Da redação
O ministro Flávio Dino, do Supremo Tribunal Federal (STF), declarou nesta quarta-feira (15) a ineficácia, em território nacional, de uma decisão cautelar da Justiça britânica que exigia autorização prévia de tribunal inglês para que municípios brasileiros pudessem assinar acordos ou abandonar ações relacionadas ao rompimento da barragem do Fundão, em Mariana (MG). A manifestação ocorreu nos autos da Arguição de Descumprimento de Preceito Fundamental (ADPF) 1178 e reafirma a soberania do Poder Judiciário brasileiro frente a jurisdições estrangeiras.
O caso foi provocado por petição do Instituto Brasileiro de Mineração (Ibram), que informou ao STF duas decisões recentes da Justiça britânica. A primeira, de novembro de 2025, reconheceu a capacidade de municípios brasileiros de buscar reparação judicial na Inglaterra contra a mineradora BHP — acionista da Samarco Mineração — sem necessidade de anuência da União. Já em fevereiro de 2026, um tribunal inglês impôs uma restrição: os chamados “principais reclamantes” não poderiam assinar acordos nem desistir de ações sem autorização prévia da corte estrangeira. Foi essa segunda decisão que motivou a manifestação do ministro.
“Intolerável”: Dino rejeita subordinação à Justiça inglesa
Para o ministro Dino, a exigência de autorização de um tribunal estrangeiro para que entes públicos brasileiros celebrem acordos em solo nacional é juridicamente inadmissível. O relator destacou que a legislação brasileira incentiva a busca permanente por soluções consensuais, tornando incompatível qualquer condicionamento dessas tratativas à supervisão de uma jurisdição de outro país.
“Tal exigência estabelece, de forma artificial e juridicamente inadmissível, uma subordinação da jurisdição brasileira à jurisdição inglesa, o que se configura intolerável”, afirmou Dino na decisão. O ministro reforçou que sentenças e decisões cautelares estrangeiras só produzem efeitos no Brasil após homologação formal pelo Superior Tribunal de Justiça (STJ) ou por meio dos mecanismos de cooperação judiciária internacional previstos na legislação brasileira. Sem esse rito, a decisão britânica não tem validade no território nacional.

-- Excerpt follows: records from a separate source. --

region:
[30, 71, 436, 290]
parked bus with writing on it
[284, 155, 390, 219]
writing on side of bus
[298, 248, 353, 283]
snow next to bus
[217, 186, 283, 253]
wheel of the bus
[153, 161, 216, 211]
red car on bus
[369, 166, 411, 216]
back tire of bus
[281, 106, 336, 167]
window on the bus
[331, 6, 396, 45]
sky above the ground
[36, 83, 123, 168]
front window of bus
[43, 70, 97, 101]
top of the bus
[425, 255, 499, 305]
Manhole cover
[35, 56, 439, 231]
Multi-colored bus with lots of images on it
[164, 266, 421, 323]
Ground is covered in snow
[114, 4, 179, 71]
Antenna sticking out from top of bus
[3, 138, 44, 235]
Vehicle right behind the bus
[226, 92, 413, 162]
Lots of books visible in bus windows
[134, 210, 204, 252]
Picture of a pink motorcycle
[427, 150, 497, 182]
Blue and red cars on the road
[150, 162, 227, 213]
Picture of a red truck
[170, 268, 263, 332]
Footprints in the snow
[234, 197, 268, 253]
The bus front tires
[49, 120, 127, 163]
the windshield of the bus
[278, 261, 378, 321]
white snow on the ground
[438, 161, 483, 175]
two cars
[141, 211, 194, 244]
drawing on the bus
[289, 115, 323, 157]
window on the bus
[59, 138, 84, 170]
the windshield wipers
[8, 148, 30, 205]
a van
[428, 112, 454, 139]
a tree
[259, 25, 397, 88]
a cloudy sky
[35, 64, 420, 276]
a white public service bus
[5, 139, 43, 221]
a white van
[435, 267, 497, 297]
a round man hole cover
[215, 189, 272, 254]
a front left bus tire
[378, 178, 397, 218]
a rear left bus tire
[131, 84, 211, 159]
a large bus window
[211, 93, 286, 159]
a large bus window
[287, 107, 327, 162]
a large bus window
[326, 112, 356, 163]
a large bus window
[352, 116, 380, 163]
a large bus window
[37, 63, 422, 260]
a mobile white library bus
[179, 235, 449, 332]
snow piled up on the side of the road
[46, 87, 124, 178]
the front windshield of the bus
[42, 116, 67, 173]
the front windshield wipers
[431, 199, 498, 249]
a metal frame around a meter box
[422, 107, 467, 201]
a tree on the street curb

A medida de Dino busca, segundo o próprio ministro, afastar o que ele classificou como “graves e atuais ameaças à segurança jurídica em território pátrio”. O posicionamento reafirma um princípio constitucional basilar: a soberania nacional, que impede que órgãos estatais estrangeiros imponham, unilateralmente, obrigações sobre autoridades e entes públicos brasileiros.

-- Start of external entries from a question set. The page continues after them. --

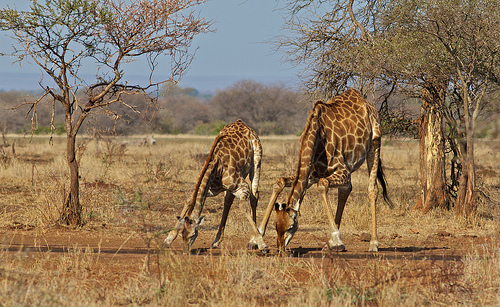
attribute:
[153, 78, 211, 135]
tree — blurred, blurry, distance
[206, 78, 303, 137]
tree — blurred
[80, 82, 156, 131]
tree — blurred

Proibição de novas ações no exterior
Na mesma decisão, Dino foi além e fixou uma regra prospectiva de grande alcance: a partir de agora, estados e municípios brasileiros estão impedidos de propor novas demandas perante tribunais estrangeiros relacionadas à controvérsia tratada na ADPF 1178. O ministro fundamentou a medida no respeito à soberania nacional e nas competências atribuídas ao Judiciário brasileiro pela Constituição Federal.

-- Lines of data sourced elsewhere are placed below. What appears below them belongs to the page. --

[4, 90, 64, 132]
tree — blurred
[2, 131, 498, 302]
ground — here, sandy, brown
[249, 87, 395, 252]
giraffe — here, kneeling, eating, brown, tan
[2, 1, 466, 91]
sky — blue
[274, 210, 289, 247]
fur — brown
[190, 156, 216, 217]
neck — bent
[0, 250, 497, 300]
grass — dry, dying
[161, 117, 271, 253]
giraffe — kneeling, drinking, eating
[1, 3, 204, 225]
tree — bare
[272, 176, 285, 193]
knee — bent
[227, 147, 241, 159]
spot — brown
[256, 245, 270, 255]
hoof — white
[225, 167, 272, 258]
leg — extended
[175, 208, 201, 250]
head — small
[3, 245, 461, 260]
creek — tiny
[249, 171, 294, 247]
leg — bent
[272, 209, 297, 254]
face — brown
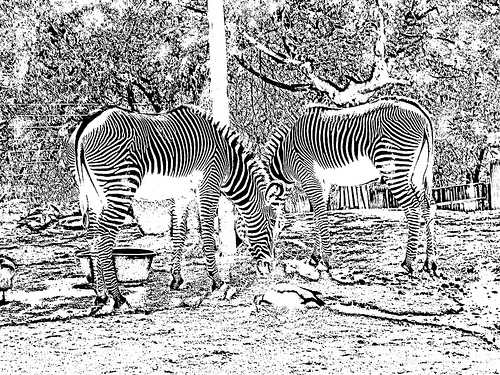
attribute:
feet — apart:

O impedimento, segundo Dino, não se restringe ao caso da barragem do Fundão. Ele alcança todas as situações em que qualquer jurisdição estrangeira — ou outro órgão de Estado estrangeiro — pretenda impor, dentro do território nacional, atos unilaterais que se sobreponham à autoridade dos órgãos de soberania do Brasil. Trata-se, portanto, de uma diretriz de caráter mais amplo, aplicável a futuros conflitos de jurisdição que envolvam entes federativos brasileiros e cortes internacionais.
O contexto: barragem do Fundão e a disputa bilionária com a BHP
O pano de fundo do caso é o maior desastre ambiental da história do Brasil. O rompimento da barragem do Fundão, em novembro de 2015, liberou cerca de 40 milhões de metros cúbicos de rejeitos de mineração no Rio Doce, devastando comunidades, ecossistemas e a economia de dezenas de municípios ao longo de mais de 600 quilômetros até o litoral do Espírito Santo. A BHP, mineradora britânica e australiana com participação na Samarco, tornou-se alvo de ações judiciais em múltiplos países.